Personal information
- Date of birth: 10 February 1999 (age 27)
- Place of birth: Brazzaville, Congo
- Height: 1.87 m (6 ft 2 in)
- Position: Forward

Youth career
- Brétigny
- 2016–2017: Caen

Senior career*
- Years: Team / Apps / (Gls)
- 2017–2020: Caen B / 40 / (15)
- 2019–2021: Caen / 20 / (0)
- 2020–2021: → Boulogne (loan) / 24 / (4)
- 2021–2022: Boulogne / 20 / (2)
- 2022–2024: Dudelange / 39 / (11)
- 2024–2025: Petrolul Ploiești / 10 / (0)

= Herman Moussaki =

Congolese footballer (born 1999)

Herman Moussaki (born 10 February 1999) is a Congolese professional footballer who plays as a forward.

==Club career==
Moussaki joined the youth academy of Stade Malherbe Caen in 2016 from CS Bretigny. He made his senior debut for Caen in a 1–0 Ligue 1 loss to Angers SCO on 13 April 2019. On 7 May 2019 he signed his first professional contract with the club.
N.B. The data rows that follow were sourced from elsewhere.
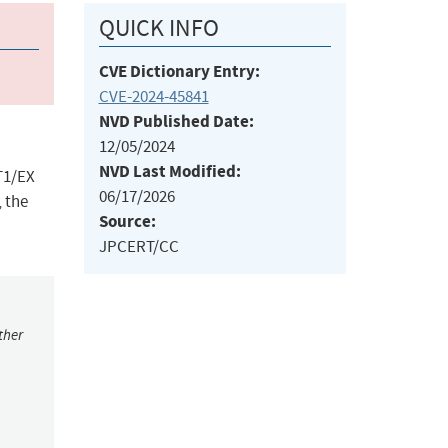
QUICK INFO
CVE Dictionary Entry:
CVE-2024-45841
NVD Published Date:
12/05/2024
NVD Last Modified:
LT1/EX
06/17/2026
, the
Source:
JPCERT/CC
ther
On 5 October 2020, Moussaki was loaned to US Boulogne in the Championnat National for the 2019–20 season. During the loan he scored his first senior goal, in a 2–2 draw with Créteil on 24 October 2020.

==International career==
Moussaki was called up to the Republic of the Congo U23s for March 2019.